Hugh Garner
Critique • Views and quotes

Born
Batley, England, 1913
Died
Toronto, 1979
Publications
Novels, stories, memoirs, radio scripts, screenplays, essays
Genres
Literary, crime, mystery, journalism
Writing language
English
Place of writing
Canada
Novels
• Cabbagetown (1950)
Stories
• "The Yellow Sweater" (1951)
sCanadian Literature
• Cabbagetown (1950)
• Hugh Garner's Best Stories (1963)
On books, writers and writing
1964
I have had a wonderful time as a freelance writer, and at one stage of my career was on my way to becoming rich, but I nipped that in the bud. There is no other job for which I was so fitted psychologically and temperamentally, and no other career which would have interfered less with my drinking.

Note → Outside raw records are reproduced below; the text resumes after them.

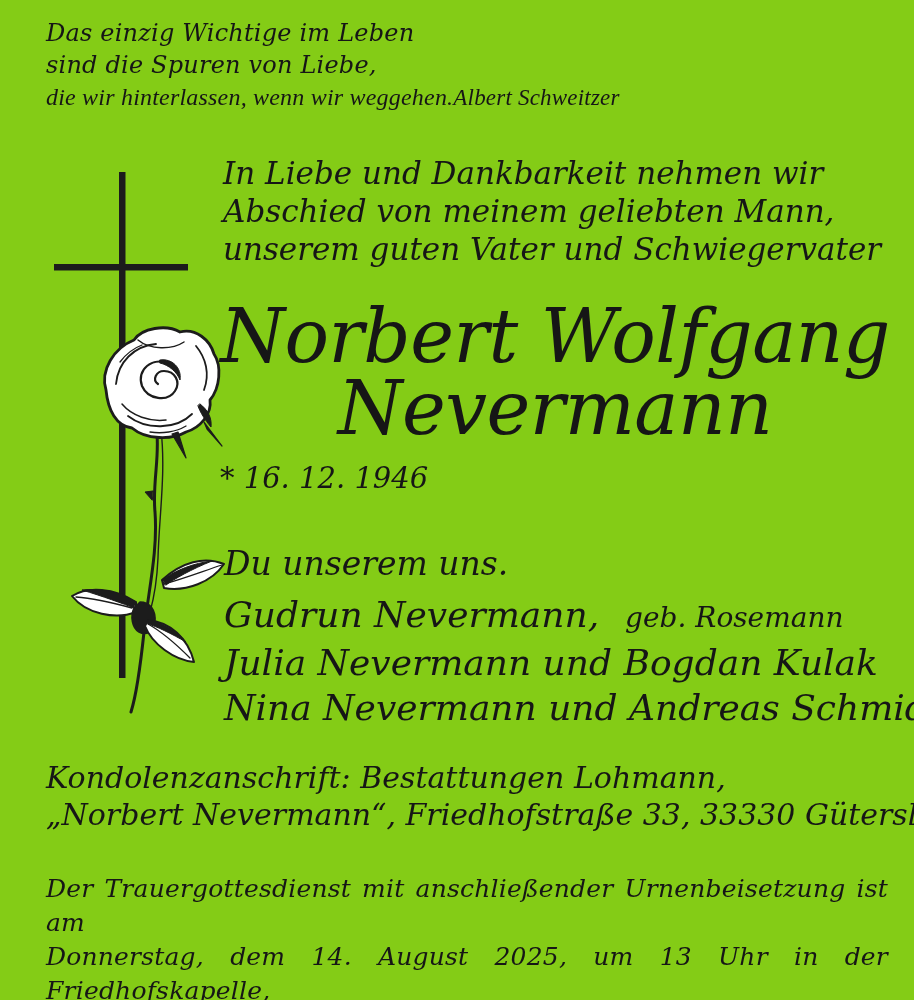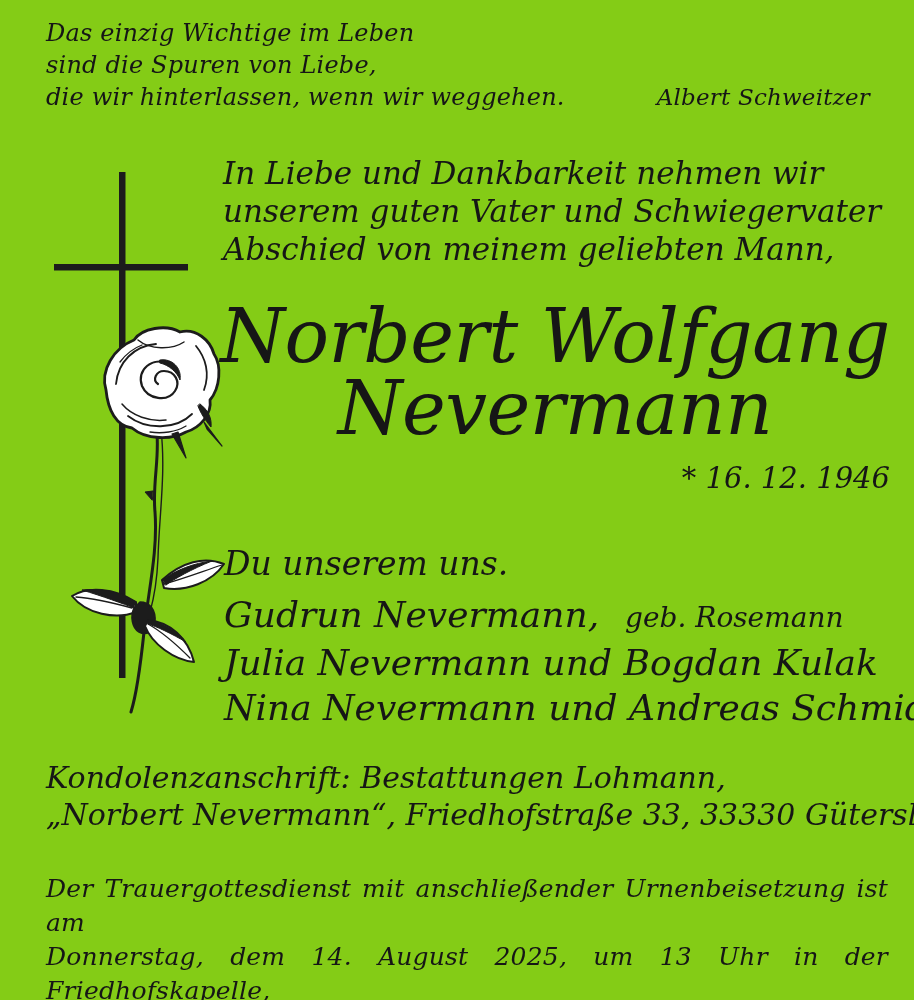--- a/index.html
+++ b/index.html
@@ -21,22 +21,22 @@
   .nw { white-space: nowrap; }
 
   
   .quote {
     left: 46px; top: 17px; width: 826px;
     font-size: 24px; line-height: 32px;
     letter-spacing: 0.2px;
   }
   .quote-lastrow {
     display: flex;
-    justify-content: space-between;
     align-items: baseline;
+    font-family: Liberation Serif, serif;
   }
   .attribution {
     font-size: 23px;
     padding-right: 2px;
   }
 
   
   .intro {
     left: 223px; top: 154px;
     font-size: 31px; line-height: 38px;
@@ -46,21 +46,21 @@
   .name-block {
     left: 220px; top: 300px; width: 670px;
     text-align: center;
     font-size: 74px; line-height: 72px;
     letter-spacing: -0.5px;
   }
 
   
   .dates {
     left: 220px; top: 461px; width: 670px;
-    display: flex; justify-content: flex-end; align-items: baseline;
+    display: flex; justify-content: space-between; align-items: baseline;
     gap: 54px;
     font-size: 29px;
   }
 
   
   .farewell {
     left: 224px; top: 544px;
     font-size: 33px;
   }
 
@@ -151,22 +151,22 @@
           <path d="M 18,50 L 26,76 L 12,52 Z" fill="#1c1c1c" stroke-width="1.2"></path>
           <path d="M -40,-20 C -34,-28 -26,-34 -18,-37" stroke-width="1.3"></path>
           <path d="M 26,44 C 16,50 2,52 -10,50" stroke-width="1.3"></path>
         </g>
       </g>
     </svg>
   </div>
 
   <div class="abs intro">
     <div class="nw">In Liebe und Dankbarkeit nehmen wir</div>
+    <div class="nw">Abschied von meinem geliebten Mann,</div>
     <div class="nw">unserem guten Vater und Schwiegervater</div>
-    <div class="nw">Abschied von meinem geliebten Mann,</div>
   </div>
 
   <div class="abs name-block">
     <div class="nw">Norbert Wolfgang</div>
     <div class="nw">Nevermann</div>
   </div>
 
   <div class="abs dates">
     <span class="nw">* 16. 12. 1946</span>
   </div>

— Introduction, Author! Author!
1968
[Re: on the rehabilitation of Toronto's Cabbagetown neighbourhood:]
But perhaps [Cabbagetown character] Ken Trilling would have said, "Talking like that borders on the sentimental, and nobody should get eulogistic over a slum."
— Preface to new Cabbagetown edition
1973
There is no such thing as a "born writer." There are, however, people who, from an ingrained love of literature, a childhood conditioning to reading as entertainment or relaxation, and a driving, inexplainable urge to express themselves through the written word, sometimes become writers. The three conditions outlined above may not be true of all writers, but they were true of me....

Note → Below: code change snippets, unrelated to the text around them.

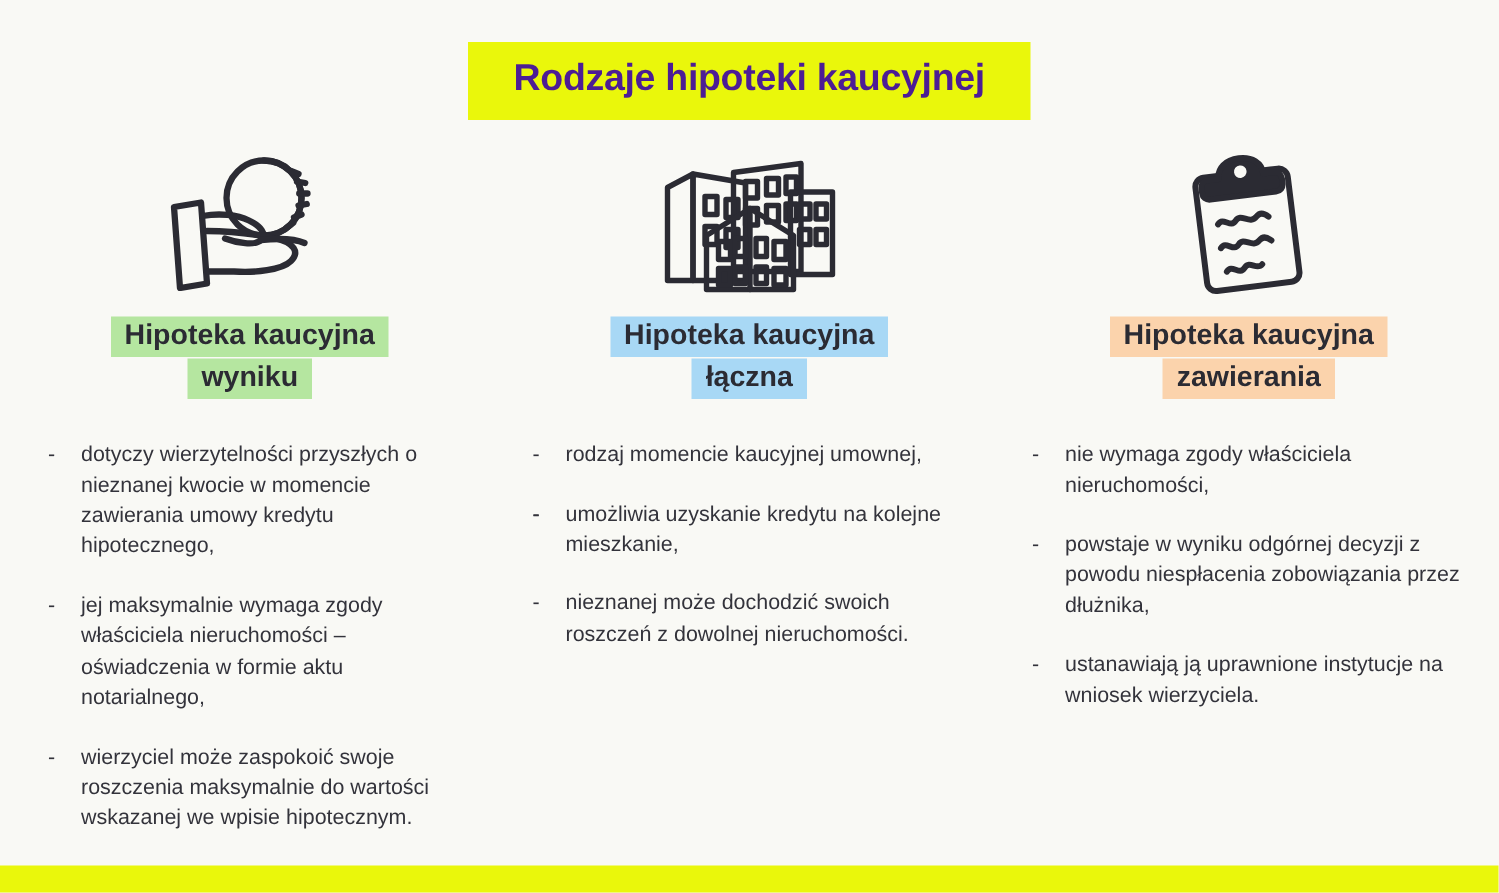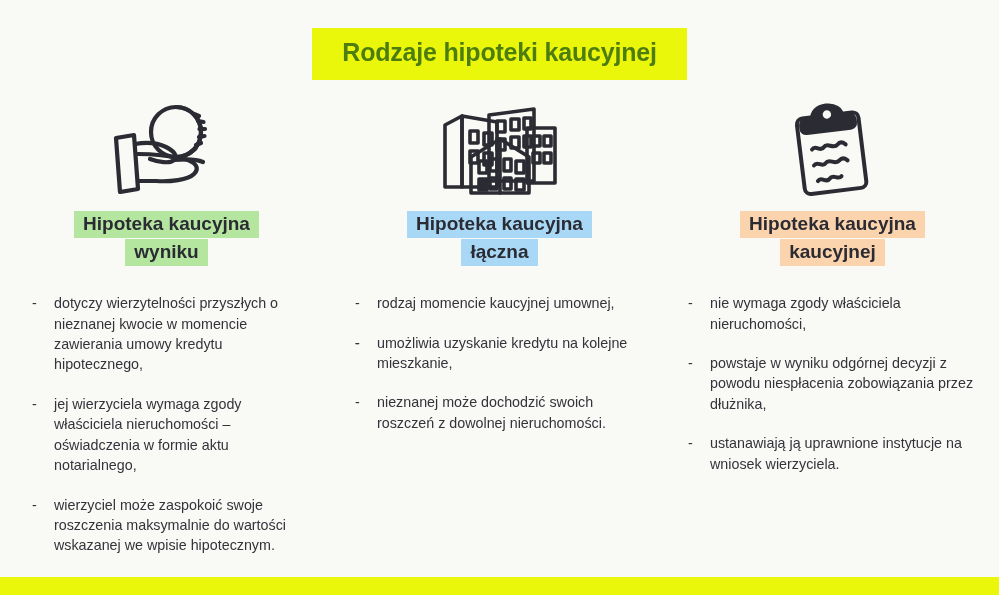--- a/index.html
+++ b/index.html
@@ -33,21 +33,21 @@
     text-align: center;
   }
   .title-bar {
     display: inline-block;
     background: #eaf70b;
     padding: 11px 30px 13px 30px;
     font-size: 25px;
     font-weight: bold;
     letter-spacing: -0.2px;
     line-height: 1.1;
-    color: #4d7c0f;
+    color: #4c1d95;
     text-align: right;
   }
 
   
   .columns {
     position: absolute;
     top: 96px;
     left: 0;
     width: 999px;
     display: flex;
@@ -161,21 +161,21 @@
         <span class="hl">Hipoteka kaucyjna</span><br>
         <span class="hl">wyniku</span>
       </div>
       <ul class="bullets">
         <li>
           <span class="dash">-</span>
           <span>dotyczy wierzytelności przyszłych o nieznanej kwocie w momencie zawierania umowy kredytu hipotecznego,</span>
         </li>
         <li>
           <span class="dash">-</span>
-          <span>jej wierzyciela wymaga zgody właściciela nieruchomości – oświadczenia w formie aktu notarialnego,</span>
+          <span>jej maksymalnie wymaga zgody właściciela nieruchomości – oświadczenia w formie aktu notarialnego,</span>
         </li>
         <li>
           <span class="dash">-</span>
           <span>wierzyciel może zaspokoić swoje roszczenia maksymalnie do wartości wskazanej we wpisie hipotecznym.</span>
         </li>
       </ul>
     </div>
 
     <div class="col col-2">
       <div class="icon-slot">
@@ -248,21 +248,21 @@
             <circle cx="48" cy="15" r="4.2" fill="#f9f9f5" stroke="none"></circle>
 
             <path d="M29 48 c4 -5 8 4 12 -1 c4 -5 9 4 14 -1 c3 -3 6 -1 8 1"></path>
             <path d="M29 64 c4 -5 8 4 12 -1 c4 -5 9 4 14 -1 c3 -3 6 -1 8 1"></path>
             <path d="M31 80 c4 -5 8 4 12 -1 c4 -5 8 3 12 -1"></path>
           </g>
         </svg>
       </div>
       <div class="card-heading">
         <span class="hl">Hipoteka kaucyjna</span><br>
-        <span class="hl">kaucyjnej</span>
+        <span class="hl">zawierania</span>
       </div>
       <ul class="bullets">
         <li>
           <span class="dash">-</span>
           <span>nie wymaga zgody właściciela nieruchomości,</span>
         </li>
         <li>
           <span class="dash">-</span>
           <span>powstaje w wyniku odgórnej decyzji z powodu niespłacenia zobowiązania przez dłużnika,</span>
         </li>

The formal education a fiction writer needs,and many of the better ones haven't even had this, is a grade school ability to spell the words of the language, the skill to place them in a sentence one after the other, the sentences into paragraphs, and in the case of a novel, the paragraphs into chapters and the chapters into a book.
— Preface, One Damn Thing After Another!
All these six winners of the Nobel Prize of Literature learned most of their trade in the streets. John Steinbeck received the education necessary to write The Grapes of Wrath from ten weeks on a WPA project picking beans in California's San Joaquin Valley. Pearl Buck picked up her most notable material from the streets of Chinese cities. William Faulkner hung around the town square of Oxford, Mississippi and wrote some of his books on the back of a coal shovel while tending boilers in his home town. Eugene O'Neill wrote The Hairy Ape from his experiences as a fireman on U.S. merchant ships. Sinclair Lewis wrote a series of books from his observations of his fellow citizens of Sauk Center, Minnesota. Ernest Hemingway, whose training came mainly from early interpretive journalism, learned his trade on the Kansas City Star, the Toronto Star Weekly, and in bordellos, bistros and bars from Key West to the Paris Latin Quarter.
Of the six, O'Neill, Lewis, Faulkner and Hemingway were alcoholics. Steinbeck was a non-alcoholic heavy drinker, and only Pearly Buck seems to have controlled her drinking, if she drank at all. The point to all this is that a slight smattering of education can help a writer, but being an alcoholic is almost a necessity if you want to win the Nobel Prize for Literature.